각 줄의 가장 오른쪽 정리식을 보면,

\begin{align*} Var[(X+Y)] = & E[X^2] & + & 2E[XY] & + & E[Y^2] \\ - & E(X)^2 & - & 2E(X)E(Y) & - & E(Y)^2 \\ & Var[X] & + & 2 E[XY]-2E(X)E(Y) & + & Var[Y] \\ \end{align*}

가운데 부분은
\begin{align} E(XY)- E(X)E(Y) = Cov[X,Y] \label{cov} \tag{covariance} \\ \end{align}

따라서
\begin{align*} Var[(X+Y)] = Var[X] + 2 Cov[X,Y] + Var[Y] \\ \end{align*}

Which one is correct?

\begin{align} Var(X+X) & = Var(X) + Var(X) & = 2 * Var(X) \label{tmp.05} \tag{1} \\ Var(X+X) & = Var(2X) & = 2^2 * Var(X) \label{tmp.06} \tag{2} \end{align}

$\ref{var.theorem.51}$ 을 다시 보면
\begin{align*} Var(X+Y) = Var(X) + 2 Cov(X,Y) + Var(Y) \\ \end{align*}

X와 Y가 independent 한 event라고 (group) 하면
$ Cov(X,Y) = 0 $ 이므로
\begin{align*} Var[(X+Y)] = Var[X] + Var[Y] \\ \end{align*}

보통 X1, X2 집합은 같은 특성을 (statistic) 갖는 두 독립적인 집합을 의미하므로
\begin{align*} Var(X1 + X2) = Var(X1) + Var(X2) \\ \end{align*}

X1, X2는 같은 분포를 갖는 서로 독립적인 집합이고 (가령 각 집합은 n=10000이고 mean=0, var=4의 특성을 갖는) 이 때의 두 집합을 합한 집합의 Variance는 각 Variance를 더한 값과 같다는 뜻. 반면에 아래는 동일한 집합을 선형적인 관계로 옮긴 것 (X to 2X).

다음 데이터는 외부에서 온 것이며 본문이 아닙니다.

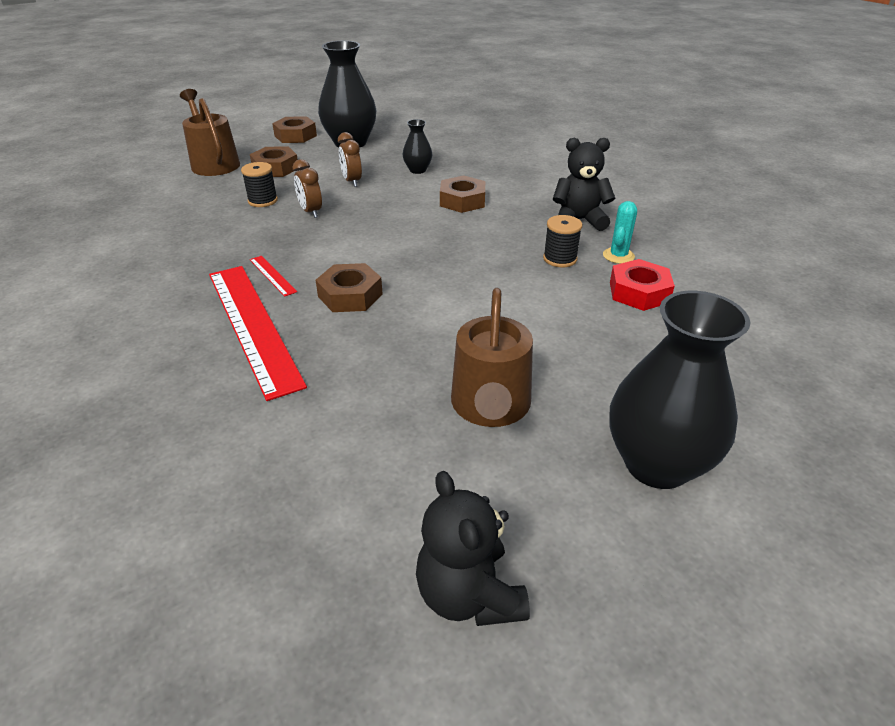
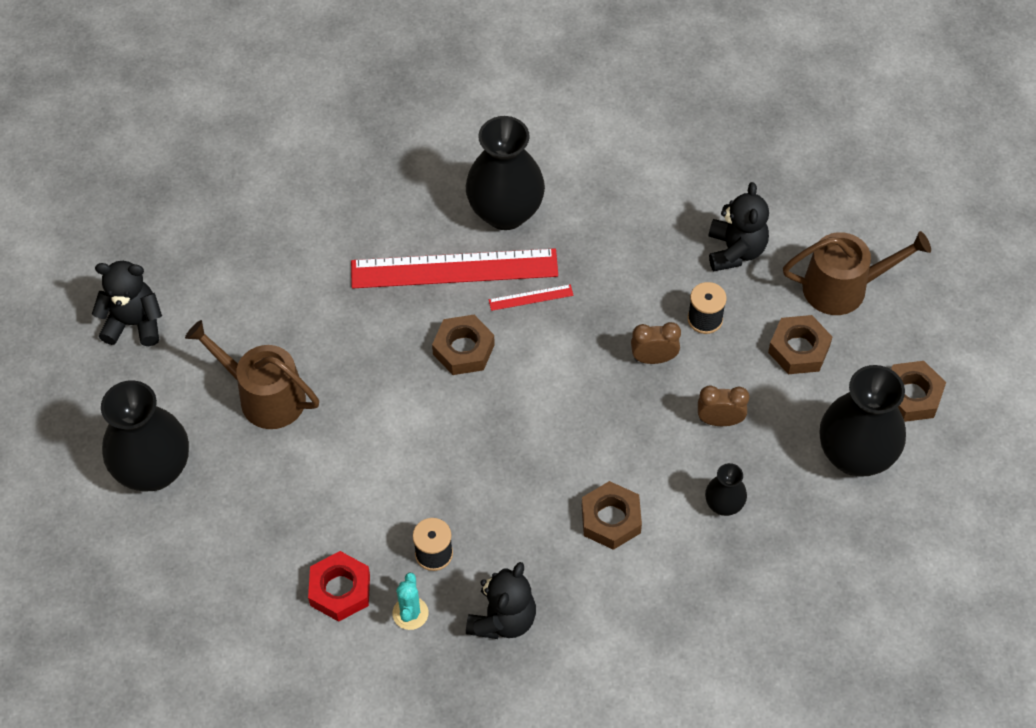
camera: 115 degrees right, 20 degrees up
(166, 313) = (505, 212): none -> black vase
(189, 201) = (735, 250): none -> black teddy bear
(618, 256) = (410, 613): turquoise cactus -> turquoise cactus turned 45 degrees clockwise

\begin{align} Var(X1 + X1) & = Var(2*X1) \nonumber \\ & = 2^2 Var(X1) \nonumber \\ & = 4 Var(X1) \nonumber \\ \end{align}

따라서 수식 $(\ref{tmp.06})$ 가 참이다.
이것은 아래처럼 생각해 볼 수도 있다.

$\ref{var.theorem.51}$ 에서 $Y$ 대신에 $X$를 대입하면
\begin{align*} Var(X + X) & = Var(X) + 2 Cov(X, X) + Var(X) \\ & \;\;\;\;\; \text{because } \\ & \;\;\;\;\; \text{according to the below } \ref{cov.xx}, \\ & \;\;\;\;\; Cov(X,X) = Var(X) \\ & = Var(X) + 2 Var(X) + Var(X) \\ & = 4 Var(X) \end{align*}

\begin{align} Cov[X,Y] & = E(XY) - E(X)E(Y) \nonumber \\ Cov[X,X] & = E(XX) - E(X)E(X) \nonumber \\ & = E(X^2) - E(X)^2 \nonumber \\ & = V(X) \label{cov.xx} \tag{3} \end{align}

R에서 이를 살펴보면

# variance theorem 4-1, 4-2
# http://commres.net/wiki/variance_theorem
# need a function, rnorm2
rnorm2 <- function(n,mean,sd) { mean+sd*scale(rnorm(n)) }

m <- 0
v <- 1
n <- 10000
set.seed(1)
x1 <- rnorm2(n, m, sqrt(v))
x2 <- rnorm2(n, m, sqrt(v))
x3 <- rnorm2(n, m, sqrt(v))

m.x1 <- mean(x1)
m.x2 <- mean(x2)
m.x3 <- mean(x3)
m.x1
m.x2
m.x3

v.x1 <- var(x1)
v.x2 <- var(x2)
v.x3 <- var(x3)
v.x1
v.x2
v.x3

v.12 <- var(x1 + x2)
v.12
######################################
## v.12 should be near var(x1)+var(x2)
######################################
## 정확히 2*v가 아닌 이유는 x1, x2가 
## 아주 약간은 (random하게) dependent하기 때문 
##(혹은 상관관계가 있기 때문)
## theorem 5-1 에서 
## var(x1+x2) = var(x1)+var(x2)+ (2*cov(x1,x2))

cov.x1x2 <- cov(x1,x2)

var(x1 + x2)
var(x1) + var(x2) + (2*cov.x1x2)

# theorem 5-2 도 확인
var(x1 - x2)
var(x1) + var(x2) - (2 * cov.x1x2)

# only when x1, x2 are independent (orthogonal)
# var(x1+x2) == var(x1) + var(x2)
########################################

## 그리고 동일한 (독립적이지 않은) 집합 X1에 대해서는
v.11 <- var(x1 + x1) 
# var(2*x1) = 2^2 var(X1)
v.11